### Record extracts
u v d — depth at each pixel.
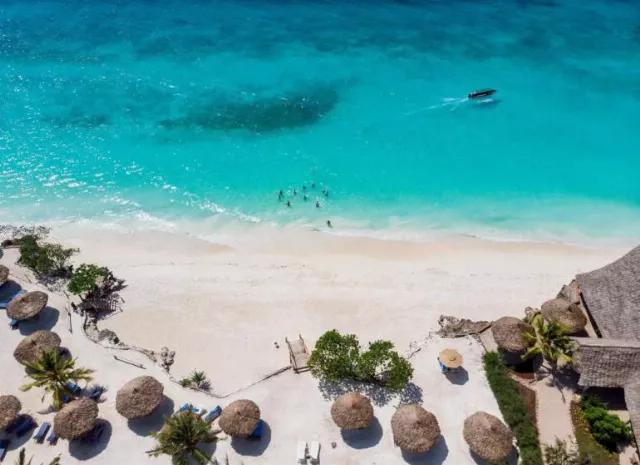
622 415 29.17
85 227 45.66
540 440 28.31
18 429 28.81
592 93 64.06
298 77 68.12
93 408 28.33
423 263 41.84
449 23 82.31
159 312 36.75
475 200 48.91
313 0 90.56
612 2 90.31
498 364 31.59
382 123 59.34
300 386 31.22
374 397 30.64
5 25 79.69
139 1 89.06
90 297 37.44
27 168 52.34
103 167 52.91
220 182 51.16
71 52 73.31
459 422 29.33
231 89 65.94
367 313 36.81
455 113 60.59
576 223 46.34
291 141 56.69
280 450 28.14
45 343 31.62
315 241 44.34
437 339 33.94
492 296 38.12
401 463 27.47
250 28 80.56
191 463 27.14
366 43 76.19
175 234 45.09
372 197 49.31
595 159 53.53
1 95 63.22
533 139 56.28
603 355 29.27
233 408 27.94
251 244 44.09
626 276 33.72
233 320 36.28
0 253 40.94
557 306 33.97
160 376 31.70
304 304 37.56
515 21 82.94
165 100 63.62
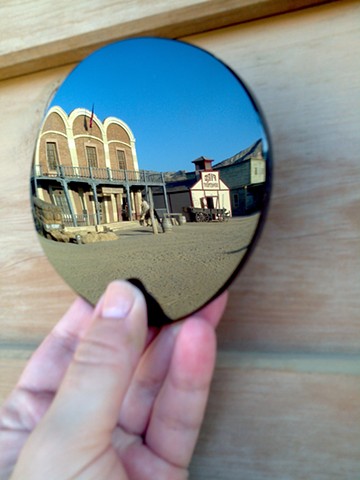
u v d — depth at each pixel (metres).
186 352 0.15
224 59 0.15
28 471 0.11
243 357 0.16
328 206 0.15
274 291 0.16
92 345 0.12
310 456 0.15
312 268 0.15
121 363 0.12
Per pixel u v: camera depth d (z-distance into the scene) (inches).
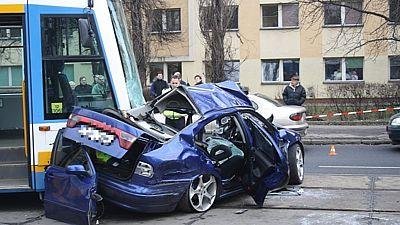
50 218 305.7
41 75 335.3
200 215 323.3
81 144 306.3
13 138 397.1
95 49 340.2
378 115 1020.5
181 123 357.4
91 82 340.5
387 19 920.3
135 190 303.1
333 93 1182.3
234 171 347.6
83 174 286.5
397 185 400.2
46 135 335.0
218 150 343.9
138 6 1103.0
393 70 1338.6
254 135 346.0
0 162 350.3
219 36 1116.5
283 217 315.6
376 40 1006.4
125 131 301.6
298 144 412.2
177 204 320.2
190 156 319.3
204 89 359.6
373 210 326.0
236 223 304.2
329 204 343.0
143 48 1119.0
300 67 1381.6
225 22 1119.0
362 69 1353.3
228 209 337.4
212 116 338.6
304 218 311.7
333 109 1103.6
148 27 1154.7
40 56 335.3
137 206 305.1
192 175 320.8
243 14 1401.3
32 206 361.4
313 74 1375.5
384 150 651.5
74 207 289.4
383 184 404.5
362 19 1306.6
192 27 1416.1
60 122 336.5
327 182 415.2
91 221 285.3
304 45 1375.5
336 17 1346.0
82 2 339.6
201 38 1302.9
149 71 1210.0
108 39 341.4
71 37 338.6
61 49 337.7
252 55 1403.8
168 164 309.0
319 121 988.6
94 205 286.2
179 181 315.0
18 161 352.5
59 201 298.5
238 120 349.1
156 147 312.5
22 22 335.3
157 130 331.0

### Exercise brief
Your answer should be one number: the count of lines in the records above that contain "depth".

### Answer box
3